留学までしてるんだから、向こうで色々学んでるだろうし、建物の作り方とか外観とかに生かしてるんじゃない」
「そうかもね。なんかでも……内面も結構変わった感じだったかも。
変わったっていうか、心を閉ざしちゃった感じっていうか……冷めちゃったというか」
「え、あの和泉が?」
「うん。だから、無表情になっちゃったんだろうけど。
なんか話してると少し悲しくなるような雰囲気だった」
信じられないといった風にポカンとした顔をしている佐和ちゃんに、苦笑いを作った。
「疲れてるのかもね。高校の時と違って仕事もあるし」
「それはそうかもしれないけど……そんなに変わる?
高校からの男友達にたまに会うけど、みんな多少はしっかりしても集まると割とそのままだけどなぁ。
莉子のいう和泉って、聞く限りなんか別人みたいな変わりようじゃない」
大丈夫なの?と顔をしかめられて、なんとか微笑んだ後目を伏せる。
和泉くんの様子がおかしい事には、再会してすぐに気づいた。
変わってるとかそういう以前に、なんだかぴりぴりしている雰囲気を感じたし、まるで無表情の仮面でもつけたように笑わない和泉くんは、いつでも戦っているように見えたから。
私には見えない何かと。
分からないけど……何かに追い詰められてる。
再会して間もない私に何が分かるんだって言われればその通りだけど。
率直にそう感じた。
「性格が変わっちゃうほど悩んでるんじゃないかなんて私の勝手な思い込みかもしれないし、もし本当にそうだったとしても和泉くんは私に入り込んで欲しくないんだろうなっていうのは分かってるんだけど……和泉くんの感情のない目を見て、力になりたいって思っちゃった」
「私、高校の時から全然成長できてないのかも」と笑うと、すぐに「なんで?」と返されるから、高校の頃の自分を思い出しながら話す。
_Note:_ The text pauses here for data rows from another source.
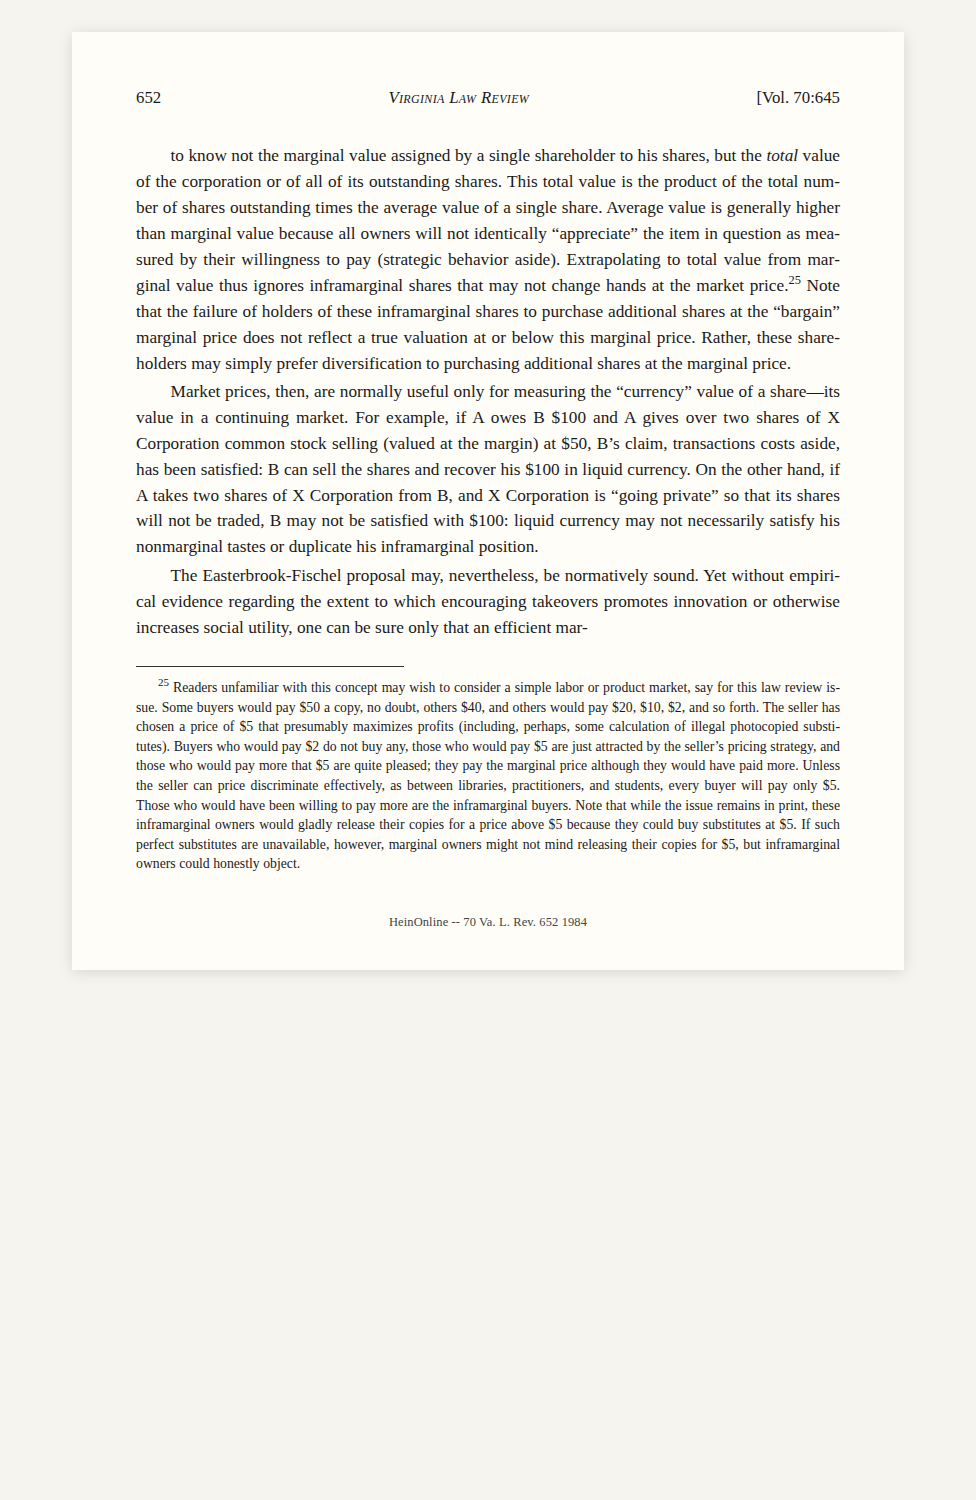652 Virginia Law Review [Vol. 70:645
to know not the marginal value assigned by a single shareholder to his shares, but the total value of the corporation or of all of its outstanding shares. This total value is the product of the total number of shares outstanding times the average value of a single share. Average value is generally higher than marginal value because all owners will not identically “appreciate” the item in question as measured by their willingness to pay (strategic behavior aside). Extrapolating to total value from marginal value thus ignores inframarginal shares that may not change hands at the market price.25 Note that the failure of holders of these inframarginal shares to purchase additional shares at the “bargain” marginal price does not reflect a true valuation at or below this marginal price. Rather, these shareholders may simply prefer diversification to purchasing additional shares at the marginal price.
Market prices, then, are normally useful only for measuring the “currency” value of a share—its value in a continuing market. For example, if A owes B $100 and A gives over two shares of X Corporation common stock selling (valued at the margin) at $50, B’s claim, transactions costs aside, has been satisfied: B can sell the shares and recover his $100 in liquid currency. On the other hand, if A takes two shares of X Corporation from B, and X Corporation is “going private” so that its shares will not be traded, B may not be satisfied with $100: liquid currency may not necessarily satisfy his nonmarginal tastes or duplicate his inframarginal position.
The Easterbrook-Fischel proposal may, nevertheless, be normatively sound. Yet without empirical evidence regarding the extent to which encouraging takeovers promotes innovation or otherwise increases social utility, one can be sure only that an efficient mar-
25 Readers unfamiliar with this concept may wish to consider a simple labor or product market, say for this law review issue. Some buyers would pay $50 a copy, no doubt, others $40, and others would pay $20, $10, $2, and so forth. The seller has chosen a price of $5 that presumably maximizes profits (including, perhaps, some calculation of illegal photocopied substitutes). Buyers who would pay $2 do not buy any, those who would pay $5 are just attracted by the seller’s pricing strategy, and those who would pay more that $5 are quite pleased; they pay the marginal price although they would have paid more. Unless the seller can price discriminate effectively, as between libraries, practitioners, and students, every buyer will pay only $5. Those who would have been willing to pay more are the inframarginal buyers. Note that while the issue remains in print, these inframarginal owners would gladly release their copies for a price above $5 because they could buy substitutes at $5. If such perfect substitutes are unavailable, however, marginal owners might not mind releasing their copies for $5, but inframarginal owners could honestly object.
HeinOnline -- 70 Va. L. Rev. 652 1984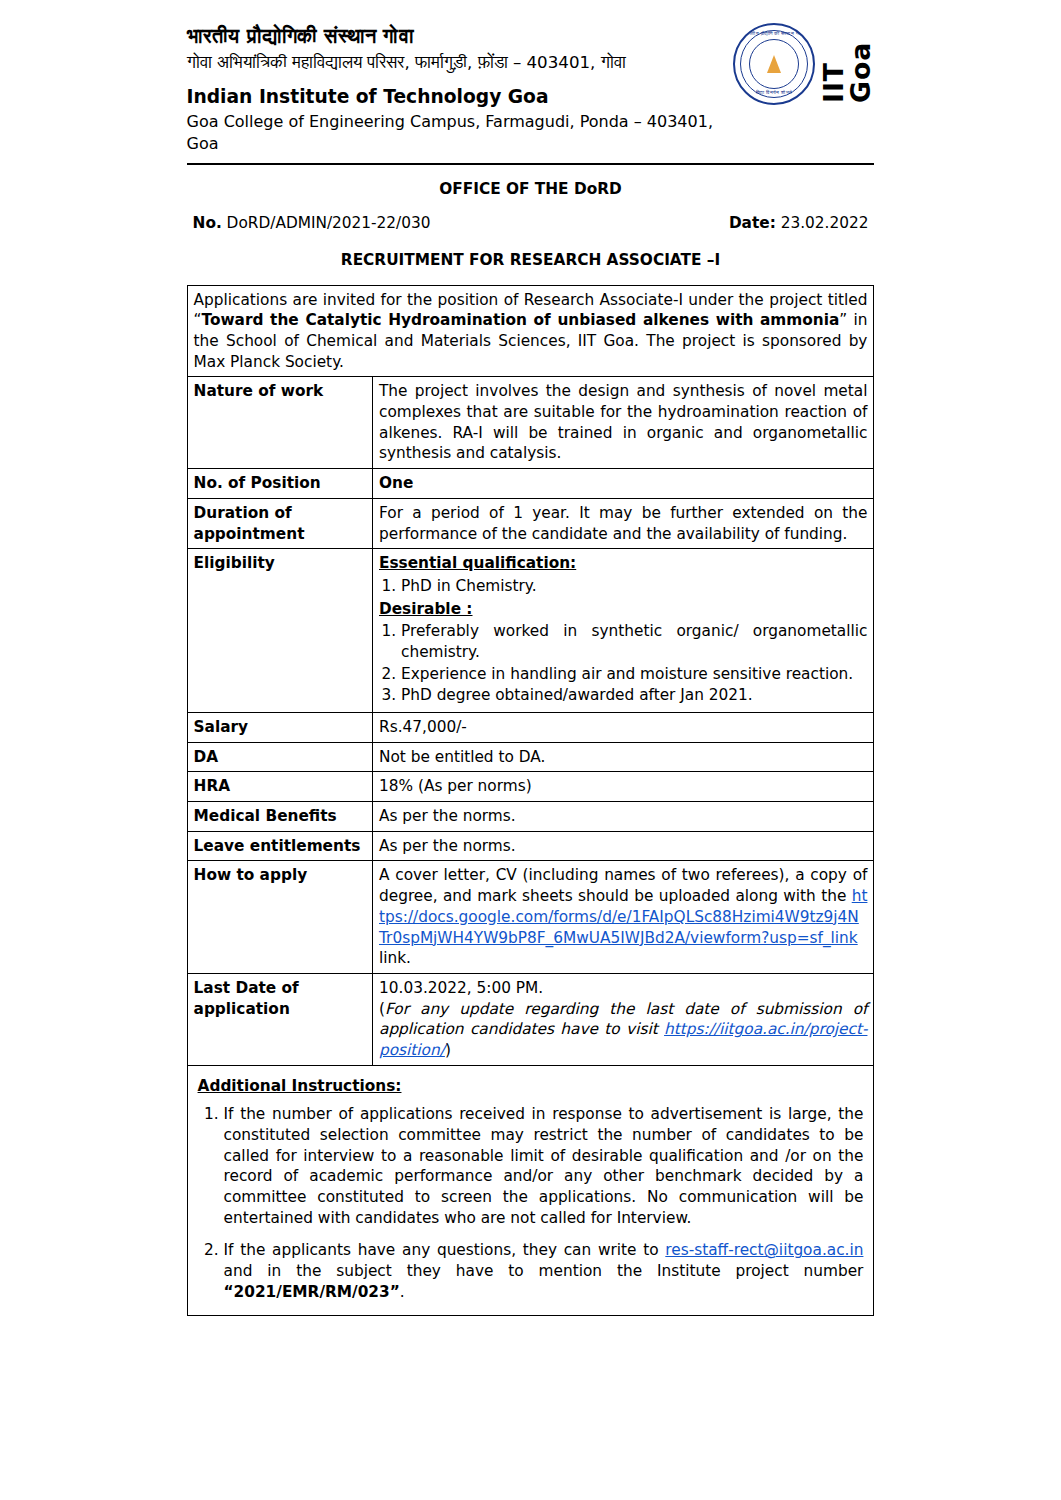भारतीय प्रौद्योगिकी संस्थान गोवा
गोवा अभियांत्रिकी महाविद्यालय परिसर, फार्मागुड़ी, फ़ोंडा – 403401, गोवा
Indian Institute of Technology Goa
Goa College of Engineering Campus, Farmagudi, Ponda – 403401, Goa
भारतीय प्रौद्योगिकी संस्थान गोवा विद्या विनयेन शोभते
IIT Goa
OFFICE OF THE DoRD
No. DoRD/ADMIN/2021-22/030
Date: 23.02.2022
RECRUITMENT FOR RESEARCH ASSOCIATE –I
| Applications are invited for the position of Research Associate-I under the project titled “ Toward the Catalytic Hydroamination of unbiased alkenes with ammonia ” in the School of Chemical and Materials Sciences, IIT Goa. The project is sponsored by Max Planck Society. |
| Nature of work | The project involves the design and synthesis of novel metal complexes that are suitable for the hydroamination reaction of alkenes. RA-I will be trained in organic and organometallic synthesis and catalysis. |
| No. of Position | One |
| Duration of appointment | For a period of 1 year. It may be further extended on the performance of the candidate and the availability of funding. |
| Eligibility | Essential qualification: PhD in Chemistry. Desirable : Preferably worked in synthetic organic/ organometallic chemistry. Experience in handling air and moisture sensitive reaction. PhD degree obtained/awarded after Jan 2021. |
| Salary | Rs.47,000/- |
| DA | Not be entitled to DA. |
| HRA | 18% (As per norms) |
| Medical Benefits | As per the norms. |
| Leave entitlements | As per the norms. |
| How to apply | A cover letter, CV (including names of two referees), a copy of degree, and mark sheets should be uploaded along with the https://docs.google.com/forms/d/e/1FAIpQLSc88Hzimi4W9tz9j4NTr0spMjWH4YW9bP8F_6MwUA5IWJBd2A/viewform?usp=sf_link link. |
| Last Date of application | 10.03.2022, 5:00 PM. ( For any update regarding the last date of submission of application candidates have to visit https://iitgoa.ac.in/project-position/ ) |
Additional Instructions:
If the number of applications received in response to advertisement is large, the constituted selection committee may restrict the number of candidates to be called for interview to a reasonable limit of desirable qualification and /or on the record of academic performance and/or any other benchmark decided by a committee constituted to screen the applications. No communication will be entertained with candidates who are not called for Interview.
If the applicants have any questions, they can write to res-staff-rect@iitgoa.ac.in and in the subject they have to mention the Institute project number “2021/EMR/RM/023”.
「高校の時は、自分の気持ちを考えるだけで精一杯で手紙を押し付けようとしちゃって、今は、助けたいって気持ちを押し付けようとしてるから。
ただ、迷惑になるのが分かってるから何もしていないだけで、思考回路の単純さは変わらないみたい」
和泉くんは私に優しくしてくれた。
手を差し伸べてくれた。
けど、だから恩返しをしたいわけじゃなくて、例え和泉くんが私に優しさのかけらも向けてくれなかったとしても、この気持ちは同じだったと思う。
ひとりぼっちみたいな、感情をどこかに置いてきてしまったような瞳をしている和泉くんを、助けたい。
私なんかがそんな事を思う事自体、図々しいのは分かっているし、望まれていない以上ただの迷惑だって分かるけど。
そう思う気持ちは消せなかった。
ダメだね、と笑うと、佐和ちゃんはにっこりと優しい微笑みでこちらを見た。